L’entrée en guerre des Houthis est un tournant majeur – Arta Moeni

L’entrée en guerre des Houthis est un tournant majeur, une étude de cas d’escalade asymétrique à l’échelle régionale qui aura des répercussions mondiales.

C’est un ultimatum clair de Téhéran à Riyad et Washington : soutenez l’invasion terrestre du territoire iranien, et les Houthis paralyseront de fait l’économie saoudienne et mondiale depuis le Yémen.

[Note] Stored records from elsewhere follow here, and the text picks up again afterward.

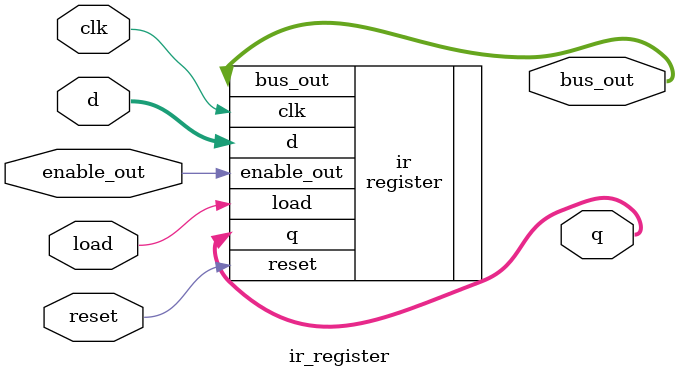
<source format=v>
module pc_register (
    input wire clk,
    input wire reset,
    input wire load,
    input wire enable_out,
    input wire [31:0] d,
    output wire [31:0] q,
    output wire [31:0] bus_out
);
    register pc (
        .clk(clk),
        .reset(reset),
        .load(load),
        .enable_out(enable_out),
        .d(d),
        .q(q),
        .bus_out(bus_out)
    );
endmodule

module ir_register (
    input wire clk,
    input wire reset,
    input wire load,
    input wire enable_out,
    input wire [31:0] d,
    output wire [31:0] q,
    output wire [31:0] bus_out
);
    register ir (
        .clk(clk),
        .reset(reset),
        .load(load),
        .enable_out(enable_out),
        .d(d),
        .q(q),
        .bus_out(bus_out)
    );
endmodule

</source>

Plus qu’une simple menace sur le détroit de Bab el-Mandeb et la perturbation du trafic maritime en mer Rouge, l’objectif est désormais de bloquer l’oléoduc est-ouest saoudien et le port de Yanbu — la dernière voie d’approvisionnement énergétique du Golfe en dehors du golfe Persique, d’où l’Arabie saoudite exporte 5 millions de barils de pétrole depuis la fermeture sélective du détroit d’Ormuz par l’Iran. ​

Une escalade terrestre contre l’Iran et son intégrité territoriale a désormais un coût prohibitif : la fermeture de la dernière vanne pour le pétrole brut saoudien et l’étranglement quasi total des marchés mondiaux de l’énergie.

Ce faisant, Téhéran a réussi à instrumentaliser la géographie de la péninsule, utilisant les Houthis comme levier stratégique et multiplicateur de force décisif.

En régionalisant le conflit et en lançant des représailles horizontales contre les États arabes sans la collaboration desquels la guerre israélo-américaine de prédilection serait impossible, l’Iran n’a pas seulement considérablement augmenté les coûts et les enjeux du conflit ; il s’est assuré un monopole de fait sur la volatilité des prix mondiaux de l’énergie.

Téhéran espère désormais utiliser son influence sur les marchés mondiaux de l’énergie pour dissuader toute nouvelle escalade entre les États-Unis et Israël.

En mobilisant les Houthis pour menacer de provoquer une catastrophe énergétique mondiale sans précédent, Téhéran a transformé la domination tactique américano-israélienne en une véritable menace pour la région et pour le monde.